_ACTIVITY_
All of the records must come back exactly. Please repeat them in full.

▬▬▬▬▬▬▬▬▬▬

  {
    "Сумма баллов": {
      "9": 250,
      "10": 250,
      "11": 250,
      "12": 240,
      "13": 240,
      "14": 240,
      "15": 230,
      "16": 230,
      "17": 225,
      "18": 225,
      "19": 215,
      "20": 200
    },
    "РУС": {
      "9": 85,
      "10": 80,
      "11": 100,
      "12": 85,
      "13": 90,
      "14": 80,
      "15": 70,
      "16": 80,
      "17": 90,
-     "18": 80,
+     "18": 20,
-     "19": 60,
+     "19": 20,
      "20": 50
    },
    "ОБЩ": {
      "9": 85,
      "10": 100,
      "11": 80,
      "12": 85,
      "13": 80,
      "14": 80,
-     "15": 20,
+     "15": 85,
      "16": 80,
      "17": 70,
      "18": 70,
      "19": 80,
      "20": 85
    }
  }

▬▬▬▬▬▬▬▬▬▬

_EXPECTED OUTPUT_
  {
    "Сумма баллов": {
      "9": 250,
      "10": 250,
      "11": 250,
      "12": 240,
      "13": 240,
      "14": 240,
      "15": 230,
      "16": 230,
      "17": 225,
      "18": 225,
      "19": 215,
      "20": 200
    },
    "РУС": {
      "9": 85,
      "10": 80,
      "11": 100,
      "12": 85,
      "13": 90,
      "14": 80,
      "15": 70,
      "16": 80,
      "17": 90,
-     "18": 80,
+     "18": 20,
-     "19": 60,
+     "19": 20,
      "20": 50
    },
    "ОБЩ": {
      "9": 85,
      "10": 100,
      "11": 80,
      "12": 85,
      "13": 80,
      "14": 80,
-     "15": 20,
+     "15": 85,
      "16": 80,
      "17": 70,
      "18": 70,
      "19": 80,
      "20": 85
    }
  }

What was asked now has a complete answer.